*YOUR TASKS:*
a) In the patent claims, why does the method in claim 25 press the joined materials tightly for a period of time?
b) Reproduce the part of the patent claims starting with "24. A method" and going on through "Ge, and Zn.".

*TEXT FOR ANALYSIS:*
━━━━
17. A method according to claim 1, wherein said period of time is
at least two hours.
18. A method according to claim 1, wherein said steps of joining
and pressing are at room temperature.
19. A method according to claim 18, wherein said period of time is
at least 65 hours.
20. A method according to claim 1, wherein said step of pressing is
at a pressure between about 0.1 to 10 atmospheres.
21. A method according to claim 1, wherein said first material is
one of GaAs and AlGaAs.
22. A method according to claim 1, wherein said second material is
Si.
23. A method according to claim 1, wherein said first material is
one of GaAs and AlGaAs and said second material is Si.
24. A method according to claim 23, wherein said first material is
Al.sub.0.70Ga.sub.0.30As.
25. A method of joining two dissimilar materials together,
comprising: a) adding an ohmic layer to a first material; b) adding
a reactive layer to said ohmic layer; c) adding a hydrophilic layer
to a second material; d) joining said first and second materials
together by placing said reactive layer in contact with said
hydrophilic layer; and e) pressing said joined materials tightly
for a period of time sufficient for strong bonds to form between
said materials.
26. A method according to claim 25 wherein said ohmic layer
comprises at least one element selected from the group consisting
of Al, Pd, W, Ti, Cr, Ge, and Zn.
━━━━
*DATA PROVIDED:*
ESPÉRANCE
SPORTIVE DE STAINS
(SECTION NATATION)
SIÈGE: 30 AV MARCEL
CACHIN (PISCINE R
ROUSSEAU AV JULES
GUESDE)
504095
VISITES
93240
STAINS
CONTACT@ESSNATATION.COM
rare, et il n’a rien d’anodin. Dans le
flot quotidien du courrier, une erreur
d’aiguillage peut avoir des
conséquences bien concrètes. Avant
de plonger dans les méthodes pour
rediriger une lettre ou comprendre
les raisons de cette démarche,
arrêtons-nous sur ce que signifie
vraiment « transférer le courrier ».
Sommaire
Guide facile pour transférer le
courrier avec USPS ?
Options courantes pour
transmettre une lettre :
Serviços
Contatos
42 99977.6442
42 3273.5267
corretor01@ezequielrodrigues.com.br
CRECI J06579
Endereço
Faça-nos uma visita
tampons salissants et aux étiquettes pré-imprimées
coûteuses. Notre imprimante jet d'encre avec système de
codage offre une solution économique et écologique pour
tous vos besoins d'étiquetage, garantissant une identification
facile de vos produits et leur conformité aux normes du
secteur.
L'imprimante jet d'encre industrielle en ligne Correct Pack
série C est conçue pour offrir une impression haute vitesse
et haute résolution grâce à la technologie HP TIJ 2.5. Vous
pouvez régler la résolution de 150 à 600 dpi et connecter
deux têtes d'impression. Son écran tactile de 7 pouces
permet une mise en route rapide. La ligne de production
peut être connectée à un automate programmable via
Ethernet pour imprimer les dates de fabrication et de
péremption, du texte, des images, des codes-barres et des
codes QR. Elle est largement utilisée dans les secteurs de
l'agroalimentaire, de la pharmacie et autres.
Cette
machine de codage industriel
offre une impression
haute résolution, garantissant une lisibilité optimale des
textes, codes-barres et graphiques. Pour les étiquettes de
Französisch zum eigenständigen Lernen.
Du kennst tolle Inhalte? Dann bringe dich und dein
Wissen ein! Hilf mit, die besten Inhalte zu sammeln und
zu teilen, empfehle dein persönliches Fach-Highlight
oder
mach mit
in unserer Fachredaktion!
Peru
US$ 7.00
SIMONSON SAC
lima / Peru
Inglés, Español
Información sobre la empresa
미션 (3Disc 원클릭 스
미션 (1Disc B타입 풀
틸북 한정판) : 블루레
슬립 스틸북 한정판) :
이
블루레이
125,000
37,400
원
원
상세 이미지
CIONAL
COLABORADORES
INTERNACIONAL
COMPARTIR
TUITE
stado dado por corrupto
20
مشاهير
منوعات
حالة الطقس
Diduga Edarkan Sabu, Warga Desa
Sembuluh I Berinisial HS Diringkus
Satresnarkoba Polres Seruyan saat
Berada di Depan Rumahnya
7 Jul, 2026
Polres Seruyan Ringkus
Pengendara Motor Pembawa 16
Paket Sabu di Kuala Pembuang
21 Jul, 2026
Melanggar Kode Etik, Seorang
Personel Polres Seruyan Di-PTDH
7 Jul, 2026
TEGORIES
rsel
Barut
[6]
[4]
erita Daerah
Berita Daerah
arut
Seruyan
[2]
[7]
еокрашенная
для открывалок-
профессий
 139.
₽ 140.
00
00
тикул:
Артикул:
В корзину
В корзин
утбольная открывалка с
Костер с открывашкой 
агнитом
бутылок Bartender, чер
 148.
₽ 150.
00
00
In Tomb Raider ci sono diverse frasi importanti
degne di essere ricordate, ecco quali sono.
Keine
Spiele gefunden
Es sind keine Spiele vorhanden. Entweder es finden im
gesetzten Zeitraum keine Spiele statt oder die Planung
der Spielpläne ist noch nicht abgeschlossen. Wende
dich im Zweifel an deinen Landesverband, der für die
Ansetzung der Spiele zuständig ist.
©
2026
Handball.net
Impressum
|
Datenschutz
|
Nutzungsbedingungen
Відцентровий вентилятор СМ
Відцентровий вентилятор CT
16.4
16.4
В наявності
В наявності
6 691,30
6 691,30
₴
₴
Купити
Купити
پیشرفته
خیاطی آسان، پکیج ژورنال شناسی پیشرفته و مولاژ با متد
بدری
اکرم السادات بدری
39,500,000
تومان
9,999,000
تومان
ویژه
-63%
━━━━
*ANSWERS BY ITEM:*
a) The joined materials are pressed for a period of time long enough for strong bonds to form between them.

b)
24. A method according to claim 23, wherein said first material is
Al.sub.0.70Ga.sub.0.30As.
25. A method of joining two dissimilar materials together,
comprising: a) adding an ohmic layer to a first material; b) adding
a reactive layer to said ohmic layer; c) adding a hydrophilic layer
to a second material; d) joining said first and second materials
together by placing said reactive layer in contact with said
hydrophilic layer; and e) pressing said joined materials tightly
for a period of time sufficient for strong bonds to form between
said materials.
26. A method according to claim 25 wherein said ohmic layer
comprises at least one element selected from the group consisting
of Al, Pd, W, Ti, Cr, Ge, and Zn.